═════ DATA EXCERPTS ═════

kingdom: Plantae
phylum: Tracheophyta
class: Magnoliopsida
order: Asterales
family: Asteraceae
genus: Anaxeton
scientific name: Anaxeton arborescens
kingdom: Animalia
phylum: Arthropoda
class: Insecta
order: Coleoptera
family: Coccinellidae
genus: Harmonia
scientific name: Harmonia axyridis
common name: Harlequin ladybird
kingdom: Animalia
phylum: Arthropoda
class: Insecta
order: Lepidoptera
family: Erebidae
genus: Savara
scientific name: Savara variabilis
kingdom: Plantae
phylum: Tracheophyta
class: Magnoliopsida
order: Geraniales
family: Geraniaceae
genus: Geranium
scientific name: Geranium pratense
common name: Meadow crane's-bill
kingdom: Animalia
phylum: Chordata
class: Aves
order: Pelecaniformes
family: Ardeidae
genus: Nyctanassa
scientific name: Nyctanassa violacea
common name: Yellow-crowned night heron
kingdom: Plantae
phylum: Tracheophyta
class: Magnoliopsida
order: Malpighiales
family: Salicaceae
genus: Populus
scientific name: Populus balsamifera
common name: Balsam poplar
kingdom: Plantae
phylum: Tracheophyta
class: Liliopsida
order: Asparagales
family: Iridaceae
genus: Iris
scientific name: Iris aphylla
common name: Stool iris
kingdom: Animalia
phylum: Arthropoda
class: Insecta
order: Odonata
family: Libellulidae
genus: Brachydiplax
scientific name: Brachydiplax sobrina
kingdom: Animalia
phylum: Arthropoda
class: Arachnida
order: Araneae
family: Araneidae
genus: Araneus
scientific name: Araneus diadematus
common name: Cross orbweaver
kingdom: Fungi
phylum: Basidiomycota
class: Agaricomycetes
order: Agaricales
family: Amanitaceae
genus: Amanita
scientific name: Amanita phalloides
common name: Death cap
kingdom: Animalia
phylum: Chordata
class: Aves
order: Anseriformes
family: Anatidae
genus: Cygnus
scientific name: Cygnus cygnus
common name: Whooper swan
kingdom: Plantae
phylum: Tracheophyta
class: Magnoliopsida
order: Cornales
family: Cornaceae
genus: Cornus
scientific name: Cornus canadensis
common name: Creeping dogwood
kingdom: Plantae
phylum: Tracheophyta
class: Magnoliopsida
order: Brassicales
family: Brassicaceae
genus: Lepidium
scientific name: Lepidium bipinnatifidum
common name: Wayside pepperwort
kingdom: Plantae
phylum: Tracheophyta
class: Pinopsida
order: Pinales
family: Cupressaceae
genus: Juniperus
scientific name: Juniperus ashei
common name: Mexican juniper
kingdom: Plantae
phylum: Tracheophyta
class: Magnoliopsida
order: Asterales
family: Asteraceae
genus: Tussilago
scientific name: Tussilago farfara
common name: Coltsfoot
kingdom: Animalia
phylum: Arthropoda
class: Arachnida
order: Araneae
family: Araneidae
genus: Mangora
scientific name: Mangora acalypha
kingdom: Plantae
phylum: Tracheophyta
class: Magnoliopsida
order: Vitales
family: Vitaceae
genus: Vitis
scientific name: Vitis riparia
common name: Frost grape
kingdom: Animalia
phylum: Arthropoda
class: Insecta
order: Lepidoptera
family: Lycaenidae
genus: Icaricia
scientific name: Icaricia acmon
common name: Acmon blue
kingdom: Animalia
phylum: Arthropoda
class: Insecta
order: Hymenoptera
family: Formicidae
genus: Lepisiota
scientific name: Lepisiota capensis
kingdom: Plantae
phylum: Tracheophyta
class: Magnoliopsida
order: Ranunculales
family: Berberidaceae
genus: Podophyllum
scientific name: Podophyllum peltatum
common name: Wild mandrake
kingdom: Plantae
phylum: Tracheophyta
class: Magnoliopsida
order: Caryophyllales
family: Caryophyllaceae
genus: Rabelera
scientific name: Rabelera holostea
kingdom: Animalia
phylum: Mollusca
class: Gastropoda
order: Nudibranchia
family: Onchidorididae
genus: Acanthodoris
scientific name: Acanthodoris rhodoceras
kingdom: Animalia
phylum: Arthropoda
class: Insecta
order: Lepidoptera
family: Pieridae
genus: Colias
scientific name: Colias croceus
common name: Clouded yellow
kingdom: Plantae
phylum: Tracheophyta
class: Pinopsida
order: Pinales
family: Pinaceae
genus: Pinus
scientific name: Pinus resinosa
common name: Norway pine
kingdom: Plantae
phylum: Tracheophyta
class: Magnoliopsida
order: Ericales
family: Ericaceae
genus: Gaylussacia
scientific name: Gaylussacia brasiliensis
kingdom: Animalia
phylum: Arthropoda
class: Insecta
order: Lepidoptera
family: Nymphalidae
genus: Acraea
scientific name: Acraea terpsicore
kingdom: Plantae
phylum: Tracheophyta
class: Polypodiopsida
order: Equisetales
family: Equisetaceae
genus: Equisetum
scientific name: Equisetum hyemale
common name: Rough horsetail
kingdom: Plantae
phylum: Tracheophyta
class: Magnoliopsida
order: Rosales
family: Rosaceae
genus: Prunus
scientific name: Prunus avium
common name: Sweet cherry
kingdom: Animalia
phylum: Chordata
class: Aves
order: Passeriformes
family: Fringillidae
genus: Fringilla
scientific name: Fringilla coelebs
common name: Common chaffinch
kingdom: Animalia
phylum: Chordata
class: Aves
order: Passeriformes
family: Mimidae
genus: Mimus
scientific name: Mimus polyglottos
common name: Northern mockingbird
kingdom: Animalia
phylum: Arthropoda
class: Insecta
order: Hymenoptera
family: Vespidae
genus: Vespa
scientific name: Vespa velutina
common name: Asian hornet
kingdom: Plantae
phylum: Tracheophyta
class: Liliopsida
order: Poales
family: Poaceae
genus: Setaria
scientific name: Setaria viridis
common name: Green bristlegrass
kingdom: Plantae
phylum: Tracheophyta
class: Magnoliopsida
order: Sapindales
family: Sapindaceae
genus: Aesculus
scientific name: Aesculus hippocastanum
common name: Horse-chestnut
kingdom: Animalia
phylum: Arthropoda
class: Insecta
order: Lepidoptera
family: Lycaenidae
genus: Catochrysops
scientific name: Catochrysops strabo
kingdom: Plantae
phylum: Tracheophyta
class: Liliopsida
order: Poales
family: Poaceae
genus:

═════

SET EXERCISE =>
Copy out every line of the records above word for word, from the first to the last.

RESULT =>
kingdom: Plantae
phylum: Tracheophyta
class: Magnoliopsida
order: Asterales
family: Asteraceae
genus: Anaxeton
scientific name: Anaxeton arborescens
kingdom: Animalia
phylum: Arthropoda
class: Insecta
order: Coleoptera
family: Coccinellidae
genus: Harmonia
scientific name: Harmonia axyridis
common name: Harlequin ladybird
kingdom: Animalia
phylum: Arthropoda
class: Insecta
order: Lepidoptera
family: Erebidae
genus: Savara
scientific name: Savara variabilis
kingdom: Plantae
phylum: Tracheophyta
class: Magnoliopsida
order: Geraniales
family: Geraniaceae
genus: Geranium
scientific name: Geranium pratense
common name: Meadow crane's-bill
kingdom: Animalia
phylum: Chordata
class: Aves
order: Pelecaniformes
family: Ardeidae
genus: Nyctanassa
scientific name: Nyctanassa violacea
common name: Yellow-crowned night heron
kingdom: Plantae
phylum: Tracheophyta
class: Magnoliopsida
order: Malpighiales
family: Salicaceae
genus: Populus
scientific name: Populus balsamifera
common name: Balsam poplar
kingdom: Plantae
phylum: Tracheophyta
class: Liliopsida
order: Asparagales
family: Iridaceae
genus: Iris
scientific name: Iris aphylla
common name: Stool iris
kingdom: Animalia
phylum: Arthropoda
class: Insecta
order: Odonata
family: Libellulidae
genus: Brachydiplax
scientific name: Brachydiplax sobrina
kingdom: Animalia
phylum: Arthropoda
class: Arachnida
order: Araneae
family: Araneidae
genus: Araneus
scientific name: Araneus diadematus
common name: Cross orbweaver
kingdom: Fungi
phylum: Basidiomycota
class: Agaricomycetes
order: Agaricales
family: Amanitaceae
genus: Amanita
scientific name: Amanita phalloides
common name: Death cap
kingdom: Animalia
phylum: Chordata
class: Aves
order: Anseriformes
family: Anatidae
genus: Cygnus
scientific name: Cygnus cygnus
common name: Whooper swan
kingdom: Plantae
phylum: Tracheophyta
class: Magnoliopsida
order: Cornales
family: Cornaceae
genus: Cornus
scientific name: Cornus canadensis
common name: Creeping dogwood
kingdom: Plantae
phylum: Tracheophyta
class: Magnoliopsida
order: Brassicales
family: Brassicaceae
genus: Lepidium
scientific name: Lepidium bipinnatifidum
common name: Wayside pepperwort
kingdom: Plantae
phylum: Tracheophyta
class: Pinopsida
order: Pinales
family: Cupressaceae
genus: Juniperus
scientific name: Juniperus ashei
common name: Mexican juniper
kingdom: Plantae
phylum: Tracheophyta
class: Magnoliopsida
order: Asterales
family: Asteraceae
genus: Tussilago
scientific name: Tussilago farfara
common name: Coltsfoot
kingdom: Animalia
phylum: Arthropoda
class: Arachnida
order: Araneae
family: Araneidae
genus: Mangora
scientific name: Mangora acalypha
kingdom: Plantae
phylum: Tracheophyta
class: Magnoliopsida
order: Vitales
family: Vitaceae
genus: Vitis
scientific name: Vitis riparia
common name: Frost grape
kingdom: Animalia
phylum: Arthropoda
class: Insecta
order: Lepidoptera
family: Lycaenidae
genus: Icaricia
scientific name: Icaricia acmon
common name: Acmon blue
kingdom: Animalia
phylum: Arthropoda
class: Insecta
order: Hymenoptera
family: Formicidae
genus: Lepisiota
scientific name: Lepisiota capensis
kingdom: Plantae
phylum: Tracheophyta
class: Magnoliopsida
order: Ranunculales
family: Berberidaceae
genus: Podophyllum
scientific name: Podophyllum peltatum
common name: Wild mandrake
kingdom: Plantae
phylum: Tracheophyta
class: Magnoliopsida
order: Caryophyllales
family: Caryophyllaceae
genus: Rabelera
scientific name: Rabelera holostea
kingdom: Animalia
phylum: Mollusca
class: Gastropoda
order: Nudibranchia
family: Onchidorididae
genus: Acanthodoris
scientific name: Acanthodoris rhodoceras
kingdom: Animalia
phylum: Arthropoda
class: Insecta
order: Lepidoptera
family: Pieridae
genus: Colias
scientific name: Colias croceus
common name: Clouded yellow
kingdom: Plantae
phylum: Tracheophyta
class: Pinopsida
order: Pinales
family: Pinaceae
genus: Pinus
scientific name: Pinus resinosa
common name: Norway pine
kingdom: Plantae
phylum: Tracheophyta
class: Magnoliopsida
order: Ericales
family: Ericaceae
genus: Gaylussacia
scientific name: Gaylussacia brasiliensis
kingdom: Animalia
phylum: Arthropoda
class: Insecta
order: Lepidoptera
family: Nymphalidae
genus: Acraea
scientific name: Acraea terpsicore
kingdom: Plantae
phylum: Tracheophyta
class: Polypodiopsida
order: Equisetales
family: Equisetaceae
genus: Equisetum
scientific name: Equisetum hyemale
common name: Rough horsetail
kingdom: Plantae
phylum: Tracheophyta
class: Magnoliopsida
order: Rosales
family: Rosaceae
genus: Prunus
scientific name: Prunus avium
common name: Sweet cherry
kingdom: Animalia
phylum: Chordata
class: Aves
order: Passeriformes
family: Fringillidae
genus: Fringilla
scientific name: Fringilla coelebs
common name: Common chaffinch
kingdom: Animalia
phylum: Chordata
class: Aves
order: Passeriformes
family: Mimidae
genus: Mimus
scientific name: Mimus polyglottos
common name: Northern mockingbird
kingdom: Animalia
phylum: Arthropoda
class: Insecta
order: Hymenoptera
family: Vespidae
genus: Vespa
scientific name: Vespa velutina
common name: Asian hornet
kingdom: Plantae
phylum: Tracheophyta
class: Liliopsida
order: Poales
family: Poaceae
genus: Setaria
scientific name: Setaria viridis
common name: Green bristlegrass
kingdom: Plantae
phylum: Tracheophyta
class: Magnoliopsida
order: Sapindales
family: Sapindaceae
genus: Aesculus
scientific name: Aesculus hippocastanum
common name: Horse-chestnut
kingdom: Animalia
phylum: Arthropoda
class: Insecta
order: Lepidoptera
family: Lycaenidae
genus: Catochrysops
scientific name: Catochrysops strabo
kingdom: Plantae
phylum: Tracheophyta
class: Liliopsida
order: Poales
family: Poaceae
genus:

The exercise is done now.